Es comprensible por la mañana solo les dejaron estar cinco minutos y viendo mi situación, no creían procedente volver, ni siquiera sabrían si estaría despierta y pensaron que viendo mi estado, sería acertado dejarme descansar hasta la visita del día siguiente. Villaviciosa queda lejos de Oviedo.

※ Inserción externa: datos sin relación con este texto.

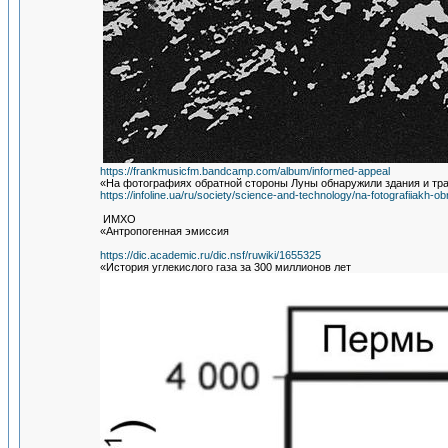
https://frankmusicfm.bandcamp.com/album/informed-appeal
«На фотографиях обратной стороны Луны обнаружили здания и тр
https://infoline.ua/ru/society/science-and-technology/na-fotografiiakh-o
ИМХО
«Антропогенная эмиссия
https://dic.academic.ru/dic.nsf/ruwiki/1655325
«История углекислого газа за 300 миллионов лет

La enfermera me lo dice. Me lo explica. Y yo cierro los ojos. Trago saliva. Aguanto, pero…

No puedo evitarlo y me pongo a llorar.

Y quiero dejar de llorar pero no puedo. Y ni siquiera puedo limpiarme las lágrimas. Solo me giro y lloro. Lloro en silencio. Lloro sin consuelo. Y entonces sucede, una de las “angelitas terrenales” que me cuidaron en la UCI, me seca las lágrimas, y me coge la mano, me anima, está conmigo. Le apena verme llorar, lo sé, lo siento. Con todo el cariño del mundo me habla y me explica, me dice que mis padres pensaron que era lo mejor para mí. Lo entiendo, pero sigo llorando. No quiero llorar, pero no puedo evitarlo.

En mi confusión de ese día creo que acabo de salir de quirófano, días después supe que acababa de despertar del coma inducido en el que había estado la última noche y el último día, pero ¿qué más daba? No importaba. Estaba inmersa en el “no tiempo”. Ese día no cuestioné, no pregunté, no me extrañé ¿qué más daba el tiempo medido?

Y en esos días aprendí que los relojes mienten, y los calendarios mienten, el tiempo deja de existir en una situación extrema. No hay minutos,

No hay horas,

No hay segundos,

No existe NADA.

Es el “no tiempo”.

Quizá el estado esencial de nuestra alma.